● EXERCISE DETAILS: Pictures don't belong in the copy; print all the records exactly.
*** LISTED RECORDS ***
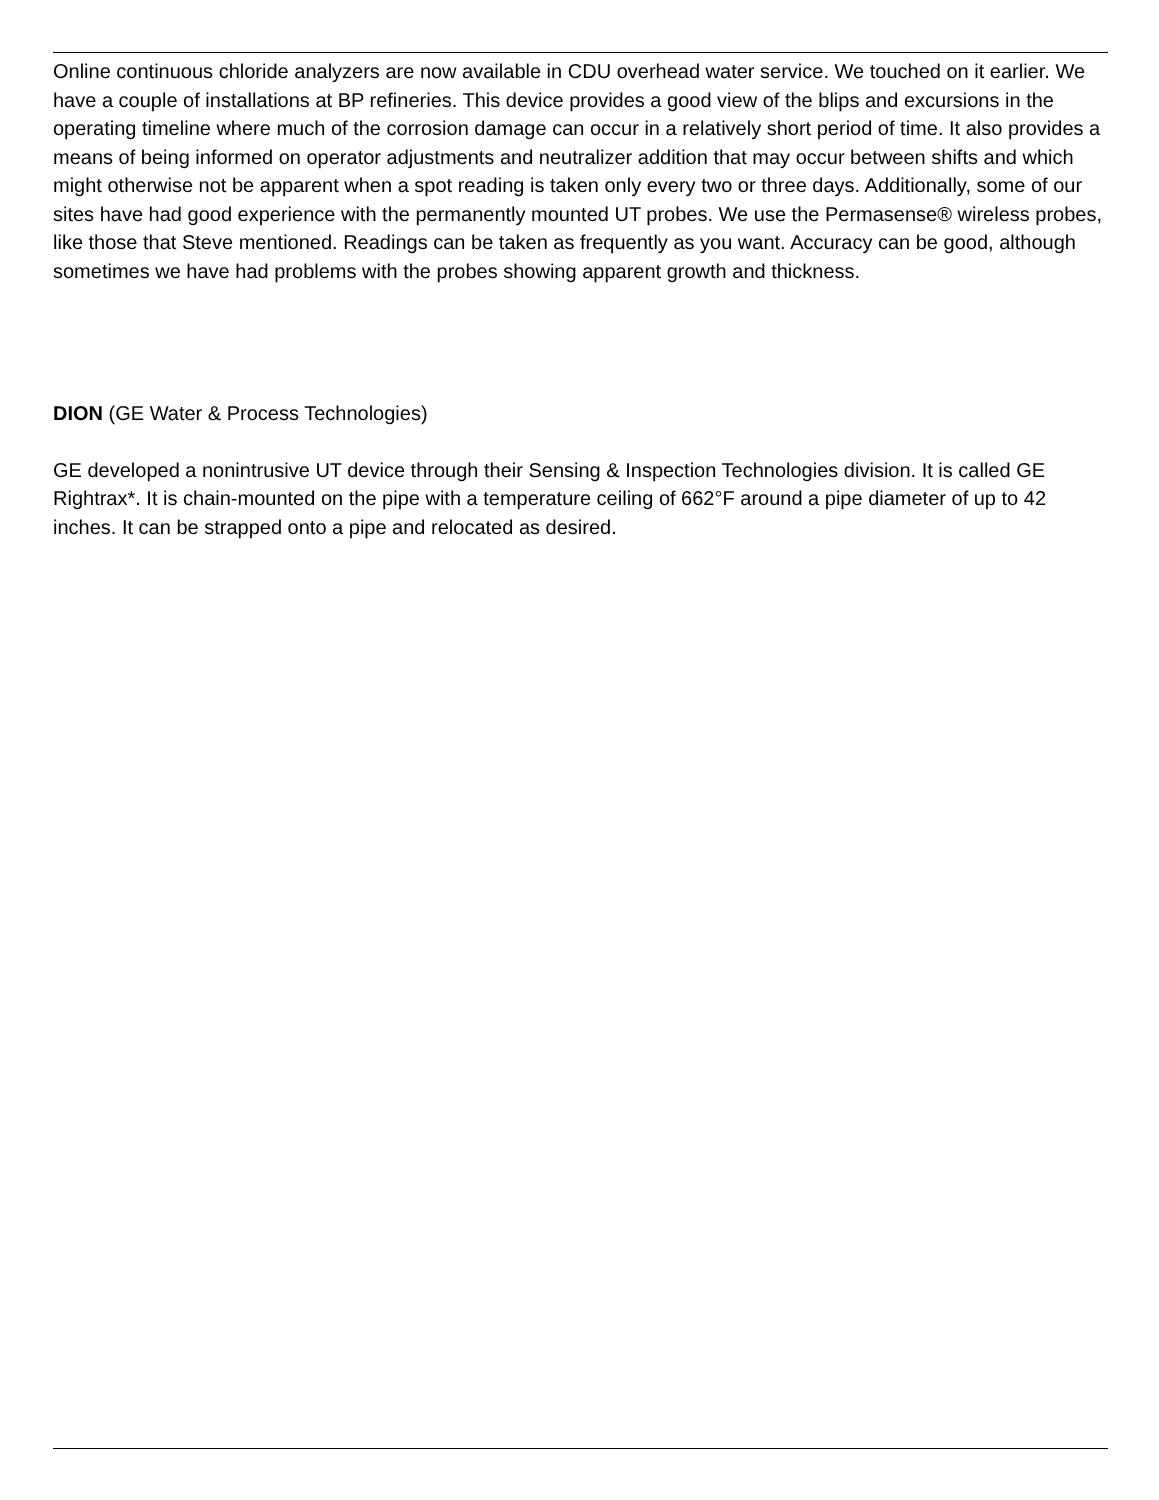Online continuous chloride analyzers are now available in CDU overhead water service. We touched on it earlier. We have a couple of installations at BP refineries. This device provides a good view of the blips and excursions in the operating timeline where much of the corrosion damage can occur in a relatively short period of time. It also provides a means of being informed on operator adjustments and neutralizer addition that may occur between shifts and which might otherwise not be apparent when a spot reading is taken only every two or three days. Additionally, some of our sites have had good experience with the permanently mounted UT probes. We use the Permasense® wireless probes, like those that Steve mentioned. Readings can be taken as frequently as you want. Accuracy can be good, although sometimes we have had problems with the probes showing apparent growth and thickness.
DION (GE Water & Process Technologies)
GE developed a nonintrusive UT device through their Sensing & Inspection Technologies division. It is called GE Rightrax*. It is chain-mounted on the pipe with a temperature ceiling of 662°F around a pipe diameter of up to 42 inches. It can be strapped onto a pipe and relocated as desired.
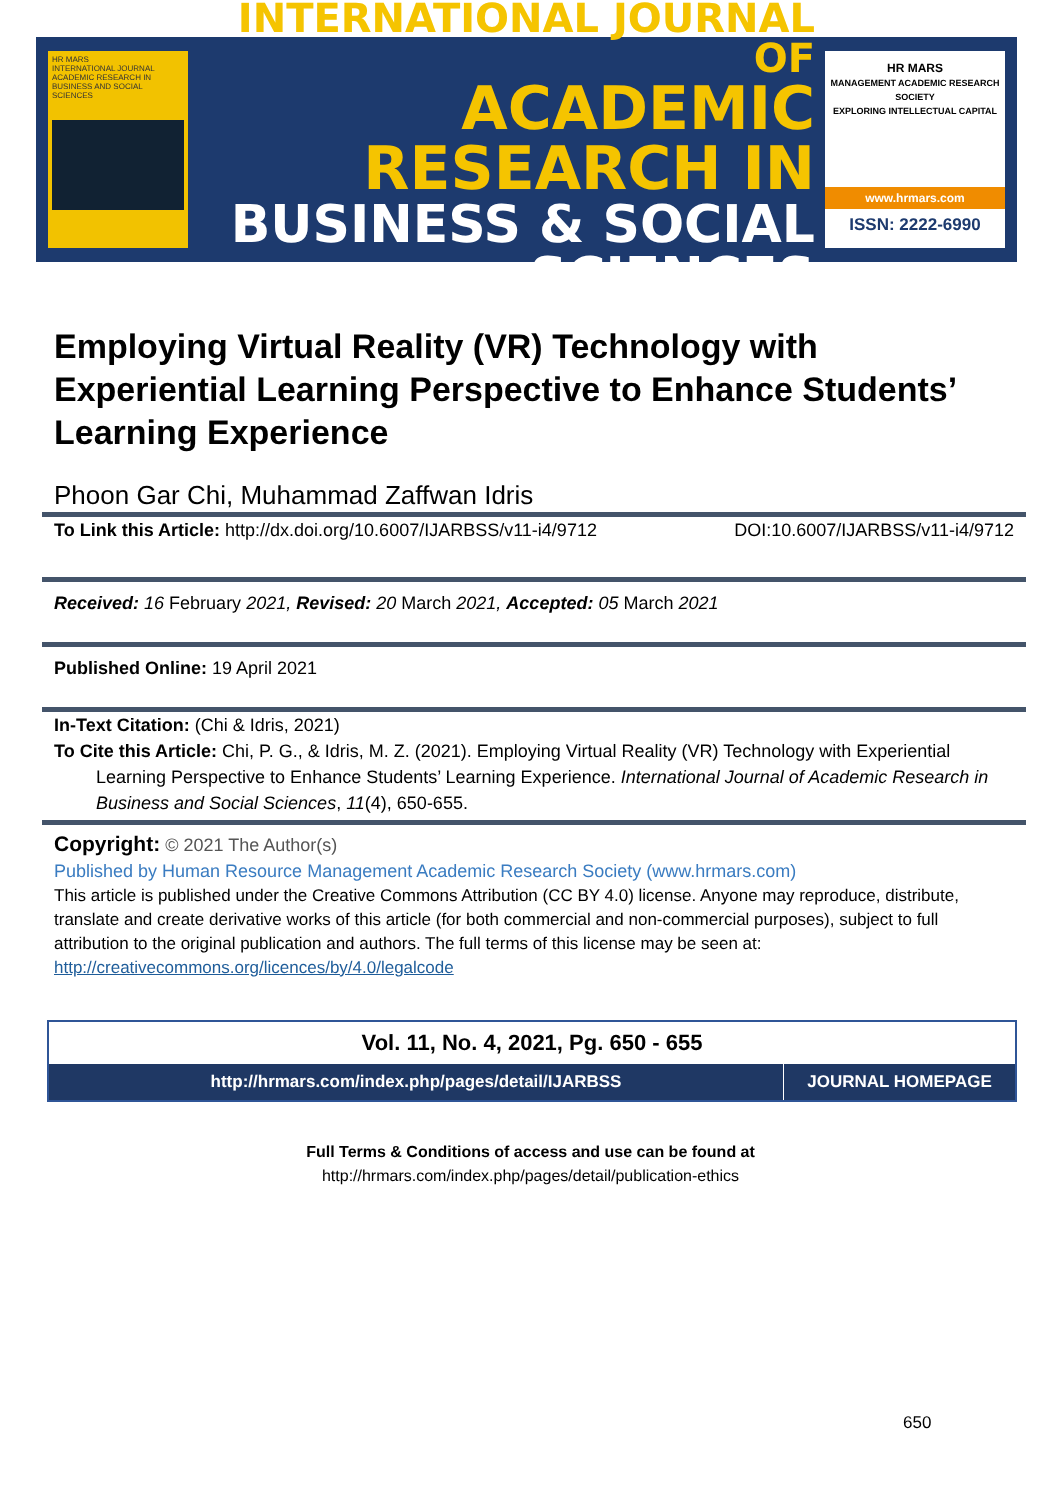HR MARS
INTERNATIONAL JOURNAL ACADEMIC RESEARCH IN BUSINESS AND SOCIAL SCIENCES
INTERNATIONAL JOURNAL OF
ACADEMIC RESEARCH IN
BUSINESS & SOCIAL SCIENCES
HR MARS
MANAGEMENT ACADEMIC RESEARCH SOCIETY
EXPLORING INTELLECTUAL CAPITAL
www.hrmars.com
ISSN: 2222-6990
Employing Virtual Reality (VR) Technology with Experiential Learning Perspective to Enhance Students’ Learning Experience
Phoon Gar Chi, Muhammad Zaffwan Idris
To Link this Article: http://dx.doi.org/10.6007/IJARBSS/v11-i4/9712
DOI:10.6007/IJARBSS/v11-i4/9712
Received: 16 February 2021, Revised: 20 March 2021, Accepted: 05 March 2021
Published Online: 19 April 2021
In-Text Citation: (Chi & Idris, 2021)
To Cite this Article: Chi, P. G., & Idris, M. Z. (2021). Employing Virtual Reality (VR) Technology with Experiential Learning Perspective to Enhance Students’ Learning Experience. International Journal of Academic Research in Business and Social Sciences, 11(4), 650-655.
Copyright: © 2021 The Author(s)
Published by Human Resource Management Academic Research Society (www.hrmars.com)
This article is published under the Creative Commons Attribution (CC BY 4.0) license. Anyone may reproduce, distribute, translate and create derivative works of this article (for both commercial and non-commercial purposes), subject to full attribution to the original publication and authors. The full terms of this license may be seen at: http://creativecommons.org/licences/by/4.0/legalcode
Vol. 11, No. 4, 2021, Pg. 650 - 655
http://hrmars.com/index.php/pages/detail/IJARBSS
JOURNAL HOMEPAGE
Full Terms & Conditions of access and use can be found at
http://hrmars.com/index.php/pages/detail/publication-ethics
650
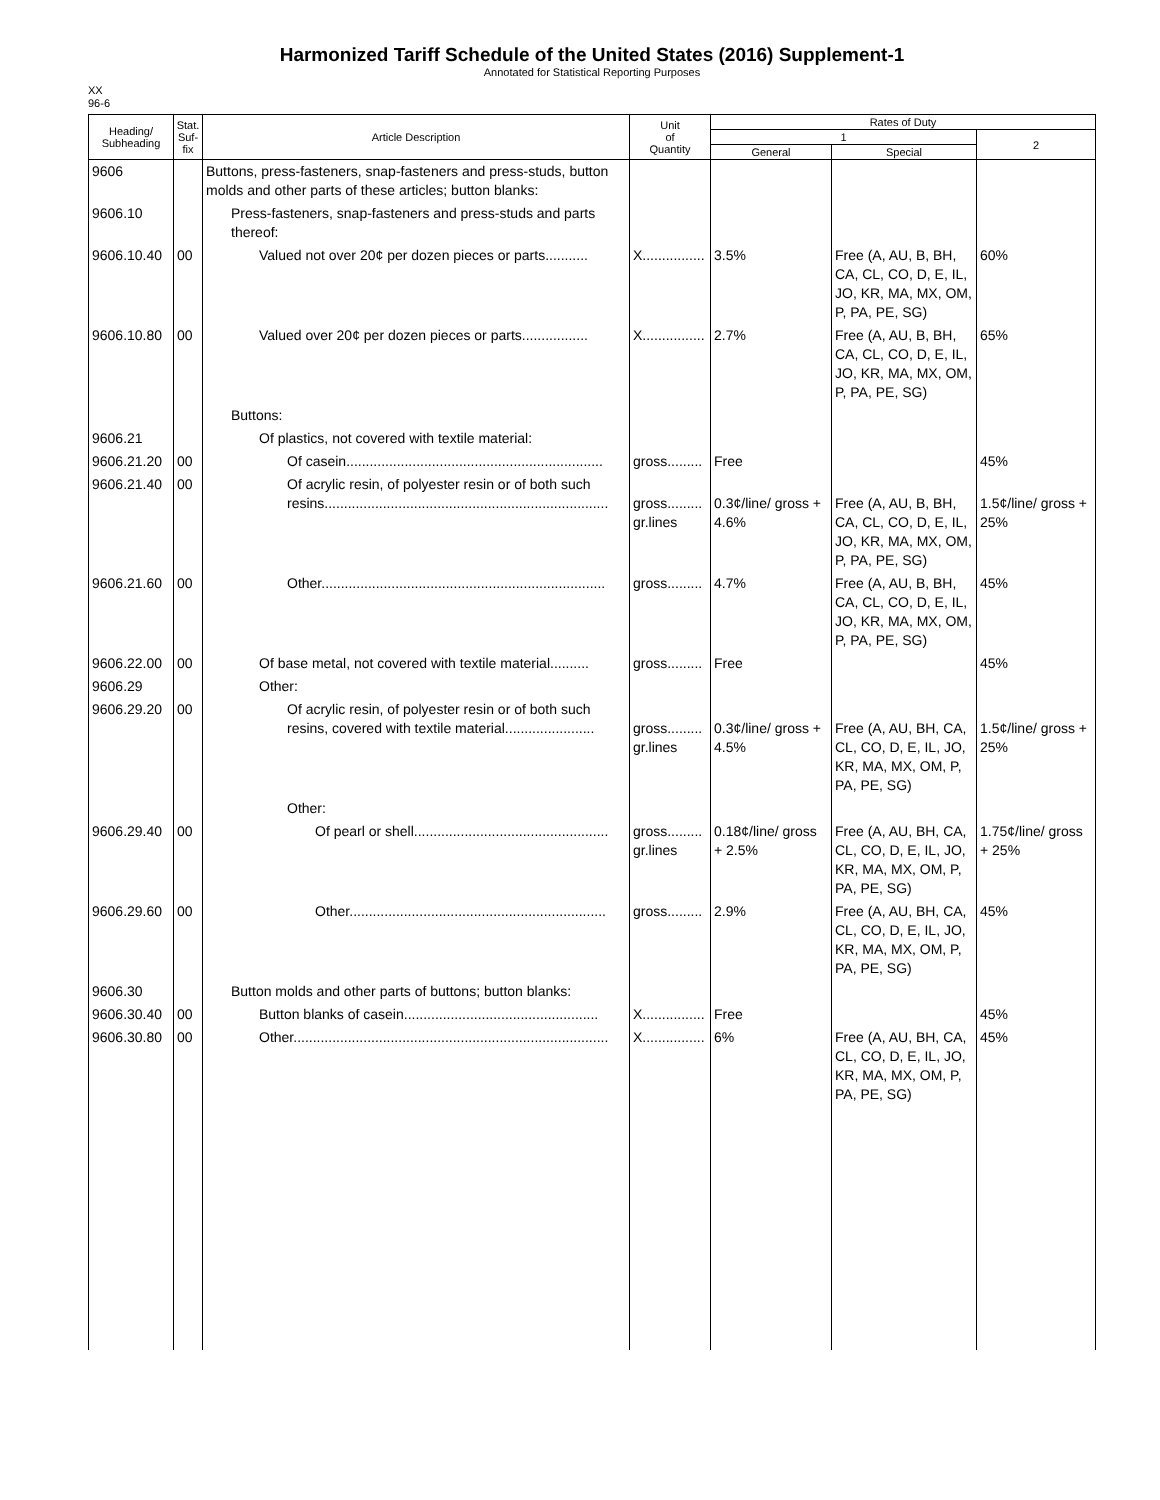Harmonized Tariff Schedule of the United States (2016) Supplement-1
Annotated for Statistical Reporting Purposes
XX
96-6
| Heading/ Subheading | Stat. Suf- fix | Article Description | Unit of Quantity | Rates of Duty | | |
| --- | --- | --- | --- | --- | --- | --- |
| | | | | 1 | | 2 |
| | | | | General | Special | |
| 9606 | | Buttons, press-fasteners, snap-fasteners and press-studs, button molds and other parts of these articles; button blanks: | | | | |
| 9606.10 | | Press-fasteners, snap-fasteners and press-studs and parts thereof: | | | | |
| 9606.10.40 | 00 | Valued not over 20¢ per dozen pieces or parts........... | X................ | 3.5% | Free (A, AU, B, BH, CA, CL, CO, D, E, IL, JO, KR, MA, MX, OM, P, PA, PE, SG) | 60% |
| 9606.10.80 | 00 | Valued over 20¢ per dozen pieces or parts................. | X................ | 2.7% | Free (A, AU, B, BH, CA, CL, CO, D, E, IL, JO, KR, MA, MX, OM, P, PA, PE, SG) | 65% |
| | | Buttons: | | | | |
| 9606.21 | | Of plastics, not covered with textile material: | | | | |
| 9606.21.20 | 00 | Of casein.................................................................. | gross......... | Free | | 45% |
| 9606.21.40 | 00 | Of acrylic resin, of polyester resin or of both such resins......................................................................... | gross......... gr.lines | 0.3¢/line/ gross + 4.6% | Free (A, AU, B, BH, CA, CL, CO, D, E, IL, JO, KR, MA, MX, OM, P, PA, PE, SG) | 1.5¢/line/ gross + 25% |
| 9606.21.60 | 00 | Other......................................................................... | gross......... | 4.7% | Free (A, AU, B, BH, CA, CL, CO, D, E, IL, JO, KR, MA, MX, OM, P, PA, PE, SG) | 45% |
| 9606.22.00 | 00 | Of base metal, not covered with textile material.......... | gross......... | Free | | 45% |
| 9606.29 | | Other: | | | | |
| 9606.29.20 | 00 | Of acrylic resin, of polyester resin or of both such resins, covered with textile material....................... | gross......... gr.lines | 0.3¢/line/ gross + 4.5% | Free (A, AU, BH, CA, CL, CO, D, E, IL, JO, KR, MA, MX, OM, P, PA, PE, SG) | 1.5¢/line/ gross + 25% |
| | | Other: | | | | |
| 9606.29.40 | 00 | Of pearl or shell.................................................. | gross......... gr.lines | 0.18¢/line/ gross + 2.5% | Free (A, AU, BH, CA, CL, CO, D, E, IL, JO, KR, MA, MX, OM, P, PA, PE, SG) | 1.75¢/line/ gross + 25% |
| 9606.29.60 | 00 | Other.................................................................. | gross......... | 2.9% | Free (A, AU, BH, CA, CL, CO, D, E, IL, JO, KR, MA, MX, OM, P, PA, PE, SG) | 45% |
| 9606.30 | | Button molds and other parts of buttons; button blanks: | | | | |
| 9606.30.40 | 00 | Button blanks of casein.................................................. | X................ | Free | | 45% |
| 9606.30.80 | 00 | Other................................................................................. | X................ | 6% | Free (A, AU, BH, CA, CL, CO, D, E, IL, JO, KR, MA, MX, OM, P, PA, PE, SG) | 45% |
*** End of LISTED RECORDS ***
● RESULT OF THIS TASK:
Online continuous chloride analyzers are now available in CDU overhead water service. We touched on it earlier. We have a couple of installations at BP refineries. This device provides a good view of the blips and excursions in the operating timeline where much of the corrosion damage can occur in a relatively short period of time. It also provides a means of being informed on operator adjustments and neutralizer addition that may occur between shifts and which might otherwise not be apparent when a spot reading is taken only every two or three days. Additionally, some of our sites have had good experience with the permanently mounted UT probes. We use the Permasense® wireless probes, like those that Steve mentioned. Readings can be taken as frequently as you want. Accuracy can be good, although sometimes we have had problems with the probes showing apparent growth and thickness.
DION (GE Water & Process Technologies)
GE developed a nonintrusive UT device through their Sensing & Inspection Technologies division. It is called GE Rightrax*. It is chain-mounted on the pipe with a temperature ceiling of 662°F around a pipe diameter of up to 42 inches. It can be strapped onto a pipe and relocated as desired.
HR MARS
INTERNATIONAL JOURNAL ACADEMIC RESEARCH IN BUSINESS AND SOCIAL SCIENCES
INTERNATIONAL JOURNAL OF
ACADEMIC RESEARCH IN
BUSINESS & SOCIAL SCIENCES
HR MARS
MANAGEMENT ACADEMIC RESEARCH SOCIETY
EXPLORING INTELLECTUAL CAPITAL
www.hrmars.com
ISSN: 2222-6990
Employing Virtual Reality (VR) Technology with Experiential Learning Perspective to Enhance Students’ Learning Experience
Phoon Gar Chi, Muhammad Zaffwan Idris
To Link this Article: http://dx.doi.org/10.6007/IJARBSS/v11-i4/9712
DOI:10.6007/IJARBSS/v11-i4/9712
Received: 16 February 2021, Revised: 20 March 2021, Accepted: 05 March 2021
Published Online: 19 April 2021
In-Text Citation: (Chi & Idris, 2021)
To Cite this Article: Chi, P. G., & Idris, M. Z. (2021). Employing Virtual Reality (VR) Technology with Experiential Learning Perspective to Enhance Students’ Learning Experience. International Journal of Academic Research in Business and Social Sciences, 11(4), 650-655.
Copyright: © 2021 The Author(s)
Published by Human Resource Management Academic Research Society (www.hrmars.com)
This article is published under the Creative Commons Attribution (CC BY 4.0) license. Anyone may reproduce, distribute, translate and create derivative works of this article (for both commercial and non-commercial purposes), subject to full attribution to the original publication and authors. The full terms of this license may be seen at: http://creativecommons.org/licences/by/4.0/legalcode
Vol. 11, No. 4, 2021, Pg. 650 - 655
http://hrmars.com/index.php/pages/detail/IJARBSS
JOURNAL HOMEPAGE
Full Terms & Conditions of access and use can be found at
http://hrmars.com/index.php/pages/detail/publication-ethics
650
Harmonized Tariff Schedule of the United States (2016) Supplement-1
Annotated for Statistical Reporting Purposes
XX
96-6
| Heading/ Subheading | Stat. Suf- fix | Article Description | Unit of Quantity | Rates of Duty | | |
| --- | --- | --- | --- | --- | --- | --- |
| | | | | 1 | | 2 |
| | | | | General | Special | |
| 9606 | | Buttons, press-fasteners, snap-fasteners and press-studs, button molds and other parts of these articles; button blanks: | | | | |
| 9606.10 | | Press-fasteners, snap-fasteners and press-studs and parts thereof: | | | | |
| 9606.10.40 | 00 | Valued not over 20¢ per dozen pieces or parts........... | X................ | 3.5% | Free (A, AU, B, BH, CA, CL, CO, D, E, IL, JO, KR, MA, MX, OM, P, PA, PE, SG) | 60% |
| 9606.10.80 | 00 | Valued over 20¢ per dozen pieces or parts................. | X................ | 2.7% | Free (A, AU, B, BH, CA, CL, CO, D, E, IL, JO, KR, MA, MX, OM, P, PA, PE, SG) | 65% |
| | | Buttons: | | | | |
| 9606.21 | | Of plastics, not covered with textile material: | | | | |
| 9606.21.20 | 00 | Of casein.................................................................. | gross......... | Free | | 45% |
| 9606.21.40 | 00 | Of acrylic resin, of polyester resin or of both such resins......................................................................... | gross......... gr.lines | 0.3¢/line/ gross + 4.6% | Free (A, AU, B, BH, CA, CL, CO, D, E, IL, JO, KR, MA, MX, OM, P, PA, PE, SG) | 1.5¢/line/ gross + 25% |
| 9606.21.60 | 00 | Other......................................................................... | gross......... | 4.7% | Free (A, AU, B, BH, CA, CL, CO, D, E, IL, JO, KR, MA, MX, OM, P, PA, PE, SG) | 45% |
| 9606.22.00 | 00 | Of base metal, not covered with textile material.......... | gross......... | Free | | 45% |
| 9606.29 | | Other: | | | | |
| 9606.29.20 | 00 | Of acrylic resin, of polyester resin or of both such resins, covered with textile material....................... | gross......... gr.lines | 0.3¢/line/ gross + 4.5% | Free (A, AU, BH, CA, CL, CO, D, E, IL, JO, KR, MA, MX, OM, P, PA, PE, SG) | 1.5¢/line/ gross + 25% |
| | | Other: | | | | |
| 9606.29.40 | 00 | Of pearl or shell.................................................. | gross......... gr.lines | 0.18¢/line/ gross + 2.5% | Free (A, AU, BH, CA, CL, CO, D, E, IL, JO, KR, MA, MX, OM, P, PA, PE, SG) | 1.75¢/line/ gross + 25% |
| 9606.29.60 | 00 | Other.................................................................. | gross......... | 2.9% | Free (A, AU, BH, CA, CL, CO, D, E, IL, JO, KR, MA, MX, OM, P, PA, PE, SG) | 45% |
| 9606.30 | | Button molds and other parts of buttons; button blanks: | | | | |
| 9606.30.40 | 00 | Button blanks of casein.................................................. | X................ | Free | | 45% |
| 9606.30.80 | 00 | Other................................................................................. | X................ | 6% | Free (A, AU, BH, CA, CL, CO, D, E, IL, JO, KR, MA, MX, OM, P, PA, PE, SG) | 45% |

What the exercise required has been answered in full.